Can OCR Handle My Handwriting in 2024?

A quick experiment using four readily available options.

I tend to be one of the archivists in my family: photos from the 70s, my notes from undergrad, last week’s car maintenance invoice…you name it, it’s somewhere on my drive.

Recently I was trying to find something based on the contents of a file (for example, show me PDFs that say “Formula” somewhere on one of the pages) and realized that my digitization habits from 10+ years ago were…inconsistent, at best. Many of the scans I did at that time were saved as images, so there’s no way to search these for text without opening each image one at a time.

At first, it seemed like a good time to convert a lot of these old images to PDFs…with recent advances in AI technology and amazing smartphone features like grabbing text from photos with the press of a finger, I figured that most OCR technology must be well past the point of being able to recognize my handwriting consistently. (Additionally, a weird flex: I’ve been told my entire life that my handwriting is quite good, which only boosted my confidence that there would be a useful solution here.)

But it turns out that in this space, results still vary dramatically…so let’s take a closer look.

A classic pangram

We’ve probably all seen it before. Here it is from my hand to your eyes:

The quick brown fox jumped over the lazy dog.

Let’s nitpick to give OCR the benefit of the doubt: the e in over could be mistaken for c, and the z in lazy is squeezed. Feel free to judge the quality in other ways before looking at the results below.

I tested four programs that were readily available to me with very little effort (and if you know of others that would outperform all of the below methods, I would love to hear about them):

Epson ScanSmart (came with my scanner)
OCRmyPDF (open source, based on Tesseract OCR)
Adobe Acrobat
macOS Preview

All I did was use each program’s built-in method for adding OCR data to the file, then highlighted, copied, and pasted the resulting text below.

Results

Let’s see how each program did…

Epson ScanSmart

00}kck brovin-Gxi'velpe_ciovcr 4-k. 100/do3.

Comments: not close, pretty useless. A painful start to finding a solution!

OCRmyPDF

The Quick brown 40x _yerped over

Comments: “yerp!” Pretty funny misinterpretations here — you can see how fox could feasibly be fuzzed to 40x. Still, objectively a lot better than Epson’s software.

Adobe Acrobat

-C-~e.<.\_v\ck brovri ..fuxjvr,pe....roJv.e...r ~ 'O{Jd..oI~.

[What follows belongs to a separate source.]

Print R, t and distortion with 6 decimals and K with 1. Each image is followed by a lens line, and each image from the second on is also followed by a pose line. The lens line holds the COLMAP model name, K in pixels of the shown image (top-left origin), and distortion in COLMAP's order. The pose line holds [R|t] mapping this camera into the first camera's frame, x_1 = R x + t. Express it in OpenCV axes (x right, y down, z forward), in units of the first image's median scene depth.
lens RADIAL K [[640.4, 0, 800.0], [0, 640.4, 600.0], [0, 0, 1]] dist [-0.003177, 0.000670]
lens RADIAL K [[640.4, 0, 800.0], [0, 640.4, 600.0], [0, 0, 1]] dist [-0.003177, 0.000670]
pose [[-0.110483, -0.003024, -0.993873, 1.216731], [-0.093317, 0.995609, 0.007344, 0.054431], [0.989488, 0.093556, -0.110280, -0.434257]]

Comments: no, seriously…that’s it. Adobe OCR is completely useless when it comes to my handwriting. I was so shocked that I even tried the Adobe Scan app that Adobe recommends in their own article on the topic, and the result was still total gibberish.

macOS Preview

The quick brown fox jumpedover the laz dog.

Comments: finally, something close! It’s quite reasonable to interpret no space between “jumped” and “over”, and we lost the “y” in lazy thanks to my lazy “z”. Otherwise, perfect…we have an early winner.

Bonus: Mathpix

Mathpix has a very limited free tier, but luckily one single PDF doesn’t go over the limit. Results: The quick brown fox jumped over the lazy dog.

Comments: absolutely perfect…but as far as I can tell, you can only download the original PDF back to your machine without the OCR data attached, so it’s not a candidate for us. (Looks incredibly useful for conversions to LaTeX or Markdown, however.)

Conclusion

It’s painfully clear now that some OCR solutions are still only optimized for standardized computer fonts, so I’m continuing to research possibilities for bringing my old digitized, handwritten notes into 2024 and making them text-searchable. Right now the frontrunner is using macOS Preview to re-export each PDF with embedded text data, but it sure would be nice to find something scriptable and/or open source. If you have any tips, tricks, or suggestions for a workflow, feel free to share them.